The Hon. R.P. Wortley interjecting:

The Hon. R.D. LAWSON: I hear the Hon. Russell Wortley bleating a little at the moment. There was a time when he was chair of this select committee, and a draft report was presented. It did not appear to rely upon the research material that had been prepared by the independent research officer (who had prepared a very thorough and comprehensive summary of the evidence); it appeared to make a number of outrageous political conclusions entirely unsupported by the evidence. Amazingly, that report was leaked to The Advertiser.

The Hon. B.V. Finnigan interjecting:

The Hon. R.D. LAWSON: Not surprising. The Advertiser published a report stating 'Minister clear in Atkinson case'. That purported report was absolute nonsense but the fact is that the honourable member opposite leaked it to the media, thought he would obtain a politically satisfactory headline, and put out in the community conclusions that were absolutely false and unsupportable. It was a laughable exercise by the honourable member.

Members interjecting:

The PRESIDENT: Order! I remind honourable members that that report has not been tabled in the chamber and its contents should not, therefore, be discussed.

SHORT EXERCISE 1
According to the parliamentary exchange, what headline did The Advertiser publish?

[Data listing]
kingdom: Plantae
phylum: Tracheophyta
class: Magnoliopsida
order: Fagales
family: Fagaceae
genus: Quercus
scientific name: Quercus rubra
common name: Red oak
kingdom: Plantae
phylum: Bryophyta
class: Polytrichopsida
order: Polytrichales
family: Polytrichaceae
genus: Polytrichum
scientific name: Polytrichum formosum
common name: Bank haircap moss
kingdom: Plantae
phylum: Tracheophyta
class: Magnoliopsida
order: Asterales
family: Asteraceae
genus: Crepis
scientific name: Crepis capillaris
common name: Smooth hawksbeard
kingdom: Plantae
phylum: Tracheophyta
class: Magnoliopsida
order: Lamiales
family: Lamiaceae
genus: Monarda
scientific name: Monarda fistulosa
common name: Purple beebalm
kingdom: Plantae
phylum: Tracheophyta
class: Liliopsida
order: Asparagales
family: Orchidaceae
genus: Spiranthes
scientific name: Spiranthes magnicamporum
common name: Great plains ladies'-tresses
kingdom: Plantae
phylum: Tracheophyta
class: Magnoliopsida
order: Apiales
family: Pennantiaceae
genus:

SHORT EXERCISE 2
Please format the stretch of the listing from the line containing "common name: Smooth hawksbeard" through the end of the listing as a numbered list, leaving out blank lines.

EXPECTED OUTPUT 1
'Minister clear in Atkinson case'

EXPECTED OUTPUT 2
1. common name: Smooth hawksbeard
2. kingdom: Plantae
3. phylum: Tracheophyta
4. class: Magnoliopsida
5. order: Lamiales
6. family: Lamiaceae
7. genus: Monarda
8. scientific name: Monarda fistulosa
9. common name: Purple beebalm
10. kingdom: Plantae
11. phylum: Tracheophyta
12. class: Liliopsida
13. order: Asparagales
14. family: Orchidaceae
15. genus: Spiranthes
16. scientific name: Spiranthes magnicamporum
17. common name: Great plains ladies'-tresses
18. kingdom: Plantae
19. phylum: Tracheophyta
20. class: Magnoliopsida
21. order: Apiales
22. family: Pennantiaceae
23. genus:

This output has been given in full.